Repeat everything from the start of the records down to the line containing "studies covered extensively", including that line, keeping each line unchanged.

======== The input

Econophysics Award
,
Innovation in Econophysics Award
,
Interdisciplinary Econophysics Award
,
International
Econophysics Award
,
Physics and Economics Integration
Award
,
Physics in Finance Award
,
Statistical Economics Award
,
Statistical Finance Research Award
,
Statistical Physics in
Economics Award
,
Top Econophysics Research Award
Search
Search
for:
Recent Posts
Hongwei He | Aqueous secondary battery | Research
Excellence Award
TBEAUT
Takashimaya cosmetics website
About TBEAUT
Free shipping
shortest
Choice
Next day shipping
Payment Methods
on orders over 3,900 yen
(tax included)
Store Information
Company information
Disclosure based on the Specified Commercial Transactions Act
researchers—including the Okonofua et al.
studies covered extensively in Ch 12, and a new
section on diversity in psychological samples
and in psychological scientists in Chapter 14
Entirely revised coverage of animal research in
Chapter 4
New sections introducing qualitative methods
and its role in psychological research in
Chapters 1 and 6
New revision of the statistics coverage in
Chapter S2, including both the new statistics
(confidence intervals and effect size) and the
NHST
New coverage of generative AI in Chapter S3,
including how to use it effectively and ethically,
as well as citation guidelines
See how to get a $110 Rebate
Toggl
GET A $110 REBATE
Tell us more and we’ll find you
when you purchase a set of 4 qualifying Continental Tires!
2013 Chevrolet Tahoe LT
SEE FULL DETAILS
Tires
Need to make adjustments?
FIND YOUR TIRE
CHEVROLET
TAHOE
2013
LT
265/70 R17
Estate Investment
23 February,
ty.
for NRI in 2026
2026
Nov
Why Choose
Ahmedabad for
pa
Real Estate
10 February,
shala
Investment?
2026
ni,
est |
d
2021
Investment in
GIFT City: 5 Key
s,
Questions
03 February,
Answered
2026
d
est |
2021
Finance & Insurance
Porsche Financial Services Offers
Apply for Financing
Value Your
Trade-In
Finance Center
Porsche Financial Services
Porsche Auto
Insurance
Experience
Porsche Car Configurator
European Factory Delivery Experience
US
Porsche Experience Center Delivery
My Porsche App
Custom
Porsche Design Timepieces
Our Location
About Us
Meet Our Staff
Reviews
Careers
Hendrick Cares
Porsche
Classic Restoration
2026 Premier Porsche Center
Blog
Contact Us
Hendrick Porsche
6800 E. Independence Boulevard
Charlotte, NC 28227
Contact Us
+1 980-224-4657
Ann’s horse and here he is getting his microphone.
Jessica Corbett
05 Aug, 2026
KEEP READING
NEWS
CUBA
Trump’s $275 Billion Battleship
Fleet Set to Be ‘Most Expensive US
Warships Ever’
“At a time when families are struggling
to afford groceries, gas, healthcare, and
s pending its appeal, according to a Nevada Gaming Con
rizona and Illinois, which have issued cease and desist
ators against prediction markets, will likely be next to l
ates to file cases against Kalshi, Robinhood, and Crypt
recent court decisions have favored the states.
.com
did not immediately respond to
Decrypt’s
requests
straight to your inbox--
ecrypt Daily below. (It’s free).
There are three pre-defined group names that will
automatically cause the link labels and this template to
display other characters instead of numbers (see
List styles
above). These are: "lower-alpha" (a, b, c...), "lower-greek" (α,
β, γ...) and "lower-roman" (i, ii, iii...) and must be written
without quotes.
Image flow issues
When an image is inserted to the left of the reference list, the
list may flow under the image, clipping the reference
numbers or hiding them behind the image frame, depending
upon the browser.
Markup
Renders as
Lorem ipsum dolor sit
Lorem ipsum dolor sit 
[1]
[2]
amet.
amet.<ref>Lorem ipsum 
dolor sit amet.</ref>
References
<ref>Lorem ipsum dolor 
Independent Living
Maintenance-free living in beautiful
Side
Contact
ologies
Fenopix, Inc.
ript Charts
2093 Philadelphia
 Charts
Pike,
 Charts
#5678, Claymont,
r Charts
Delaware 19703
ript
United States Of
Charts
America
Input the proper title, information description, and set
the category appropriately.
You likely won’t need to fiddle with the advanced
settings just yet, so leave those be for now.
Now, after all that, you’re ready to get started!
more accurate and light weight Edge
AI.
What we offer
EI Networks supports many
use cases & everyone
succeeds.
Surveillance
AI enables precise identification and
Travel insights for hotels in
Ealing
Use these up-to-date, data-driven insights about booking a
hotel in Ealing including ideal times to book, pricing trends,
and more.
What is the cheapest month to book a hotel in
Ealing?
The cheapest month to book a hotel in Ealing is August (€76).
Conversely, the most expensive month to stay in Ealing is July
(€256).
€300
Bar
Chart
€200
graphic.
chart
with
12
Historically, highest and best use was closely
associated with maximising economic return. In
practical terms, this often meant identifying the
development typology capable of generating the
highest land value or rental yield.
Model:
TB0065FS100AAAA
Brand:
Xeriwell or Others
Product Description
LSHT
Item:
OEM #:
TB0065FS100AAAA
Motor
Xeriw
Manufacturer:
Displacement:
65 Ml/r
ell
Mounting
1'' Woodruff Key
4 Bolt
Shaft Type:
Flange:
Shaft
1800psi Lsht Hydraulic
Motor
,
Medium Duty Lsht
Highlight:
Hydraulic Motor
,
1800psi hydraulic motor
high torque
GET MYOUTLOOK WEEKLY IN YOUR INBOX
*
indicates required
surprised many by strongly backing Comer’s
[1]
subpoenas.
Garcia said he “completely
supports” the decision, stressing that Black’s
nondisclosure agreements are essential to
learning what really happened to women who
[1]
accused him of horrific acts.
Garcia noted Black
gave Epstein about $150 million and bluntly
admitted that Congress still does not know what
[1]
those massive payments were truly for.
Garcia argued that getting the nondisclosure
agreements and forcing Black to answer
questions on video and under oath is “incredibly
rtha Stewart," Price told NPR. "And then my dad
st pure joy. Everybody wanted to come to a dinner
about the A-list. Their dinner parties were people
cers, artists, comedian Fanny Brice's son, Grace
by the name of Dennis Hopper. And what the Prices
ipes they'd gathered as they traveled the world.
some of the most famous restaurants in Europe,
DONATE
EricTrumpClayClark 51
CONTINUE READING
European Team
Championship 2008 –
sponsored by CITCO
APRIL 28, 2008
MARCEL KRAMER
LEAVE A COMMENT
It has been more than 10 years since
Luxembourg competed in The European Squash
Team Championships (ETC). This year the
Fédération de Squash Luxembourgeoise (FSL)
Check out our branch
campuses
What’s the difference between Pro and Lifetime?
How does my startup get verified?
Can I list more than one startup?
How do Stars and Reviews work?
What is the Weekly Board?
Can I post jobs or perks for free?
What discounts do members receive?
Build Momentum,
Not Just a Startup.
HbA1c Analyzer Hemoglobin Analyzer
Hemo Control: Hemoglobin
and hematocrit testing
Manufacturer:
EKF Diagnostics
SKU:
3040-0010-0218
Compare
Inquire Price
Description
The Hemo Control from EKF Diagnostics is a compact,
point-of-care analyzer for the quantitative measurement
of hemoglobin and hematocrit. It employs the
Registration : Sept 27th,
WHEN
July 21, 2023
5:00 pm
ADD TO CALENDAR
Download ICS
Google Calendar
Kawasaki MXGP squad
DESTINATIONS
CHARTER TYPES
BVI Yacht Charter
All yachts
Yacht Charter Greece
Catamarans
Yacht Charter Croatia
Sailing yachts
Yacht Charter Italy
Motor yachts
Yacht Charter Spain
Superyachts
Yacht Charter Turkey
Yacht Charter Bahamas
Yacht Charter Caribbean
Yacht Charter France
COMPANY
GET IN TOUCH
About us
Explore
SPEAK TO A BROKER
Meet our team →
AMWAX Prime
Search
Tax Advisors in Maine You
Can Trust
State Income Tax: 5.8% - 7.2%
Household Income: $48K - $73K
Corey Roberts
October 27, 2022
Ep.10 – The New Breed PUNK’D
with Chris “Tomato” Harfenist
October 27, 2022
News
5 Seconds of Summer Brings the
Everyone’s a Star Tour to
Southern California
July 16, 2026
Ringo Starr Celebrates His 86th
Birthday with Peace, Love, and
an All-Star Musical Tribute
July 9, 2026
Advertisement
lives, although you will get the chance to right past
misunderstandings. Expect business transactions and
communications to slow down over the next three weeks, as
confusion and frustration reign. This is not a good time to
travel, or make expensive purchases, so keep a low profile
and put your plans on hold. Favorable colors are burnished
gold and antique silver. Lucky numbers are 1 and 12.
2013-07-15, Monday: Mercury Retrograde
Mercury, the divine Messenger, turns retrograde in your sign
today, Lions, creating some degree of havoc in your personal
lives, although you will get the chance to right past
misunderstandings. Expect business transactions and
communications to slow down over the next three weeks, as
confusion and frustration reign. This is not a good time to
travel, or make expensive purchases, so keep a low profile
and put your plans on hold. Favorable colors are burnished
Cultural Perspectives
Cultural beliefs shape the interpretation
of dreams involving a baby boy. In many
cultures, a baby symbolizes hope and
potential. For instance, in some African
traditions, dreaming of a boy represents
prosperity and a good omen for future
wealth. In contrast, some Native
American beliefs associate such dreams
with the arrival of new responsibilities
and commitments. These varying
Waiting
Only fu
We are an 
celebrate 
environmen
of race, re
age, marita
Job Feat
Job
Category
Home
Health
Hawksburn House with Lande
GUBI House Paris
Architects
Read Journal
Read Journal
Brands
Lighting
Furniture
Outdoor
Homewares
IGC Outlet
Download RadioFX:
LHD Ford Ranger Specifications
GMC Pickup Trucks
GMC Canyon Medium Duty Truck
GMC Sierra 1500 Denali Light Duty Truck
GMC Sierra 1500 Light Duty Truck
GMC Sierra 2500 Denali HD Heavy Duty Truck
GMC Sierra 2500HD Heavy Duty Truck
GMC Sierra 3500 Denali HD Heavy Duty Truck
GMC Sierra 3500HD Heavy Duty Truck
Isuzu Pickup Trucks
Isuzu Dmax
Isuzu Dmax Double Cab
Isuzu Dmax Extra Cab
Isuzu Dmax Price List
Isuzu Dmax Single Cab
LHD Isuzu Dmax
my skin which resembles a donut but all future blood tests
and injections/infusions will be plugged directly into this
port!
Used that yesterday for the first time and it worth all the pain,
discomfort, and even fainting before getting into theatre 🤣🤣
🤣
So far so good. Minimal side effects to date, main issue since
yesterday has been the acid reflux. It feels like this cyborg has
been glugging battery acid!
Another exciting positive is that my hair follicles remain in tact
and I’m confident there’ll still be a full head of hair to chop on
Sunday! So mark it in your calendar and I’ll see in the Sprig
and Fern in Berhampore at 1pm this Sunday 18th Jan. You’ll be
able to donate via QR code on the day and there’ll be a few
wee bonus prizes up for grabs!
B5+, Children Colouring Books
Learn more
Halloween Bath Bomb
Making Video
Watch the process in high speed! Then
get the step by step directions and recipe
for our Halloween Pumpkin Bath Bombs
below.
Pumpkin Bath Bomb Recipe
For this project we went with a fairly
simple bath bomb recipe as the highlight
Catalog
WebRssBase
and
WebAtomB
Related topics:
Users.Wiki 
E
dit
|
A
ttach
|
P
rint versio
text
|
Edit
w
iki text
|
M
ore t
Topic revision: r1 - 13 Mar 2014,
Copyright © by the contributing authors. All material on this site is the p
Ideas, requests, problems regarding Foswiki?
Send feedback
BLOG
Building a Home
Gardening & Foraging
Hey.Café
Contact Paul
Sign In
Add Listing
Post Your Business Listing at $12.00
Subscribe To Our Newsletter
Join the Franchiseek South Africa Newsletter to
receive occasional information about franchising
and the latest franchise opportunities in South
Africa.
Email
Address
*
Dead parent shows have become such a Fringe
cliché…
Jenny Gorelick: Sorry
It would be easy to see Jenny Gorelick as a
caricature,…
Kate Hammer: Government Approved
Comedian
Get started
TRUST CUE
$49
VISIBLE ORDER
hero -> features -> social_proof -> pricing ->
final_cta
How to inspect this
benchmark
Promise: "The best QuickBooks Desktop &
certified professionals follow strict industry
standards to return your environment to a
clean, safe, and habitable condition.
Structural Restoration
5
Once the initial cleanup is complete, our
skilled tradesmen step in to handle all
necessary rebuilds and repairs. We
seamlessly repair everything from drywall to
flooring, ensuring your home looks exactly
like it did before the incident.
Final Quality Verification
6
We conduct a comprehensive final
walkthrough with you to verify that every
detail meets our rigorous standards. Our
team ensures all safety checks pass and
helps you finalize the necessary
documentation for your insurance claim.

================

→ Result:
Econophysics Award
,
Innovation in Econophysics Award
,
Interdisciplinary Econophysics Award
,
International
Econophysics Award
,
Physics and Economics Integration
Award
,
Physics in Finance Award
,
Statistical Economics Award
,
Statistical Finance Research Award
,
Statistical Physics in
Economics Award
,
Top Econophysics Research Award
Search
Search
for:
Recent Posts
Hongwei He | Aqueous secondary battery | Research
Excellence Award
TBEAUT
Takashimaya cosmetics website
About TBEAUT
Free shipping
shortest
Choice
Next day shipping
Payment Methods
on orders over 3,900 yen
(tax included)
Store Information
Company information
Disclosure based on the Specified Commercial Transactions Act
researchers—including the Okonofua et al.
studies covered extensively in Ch 12, and a new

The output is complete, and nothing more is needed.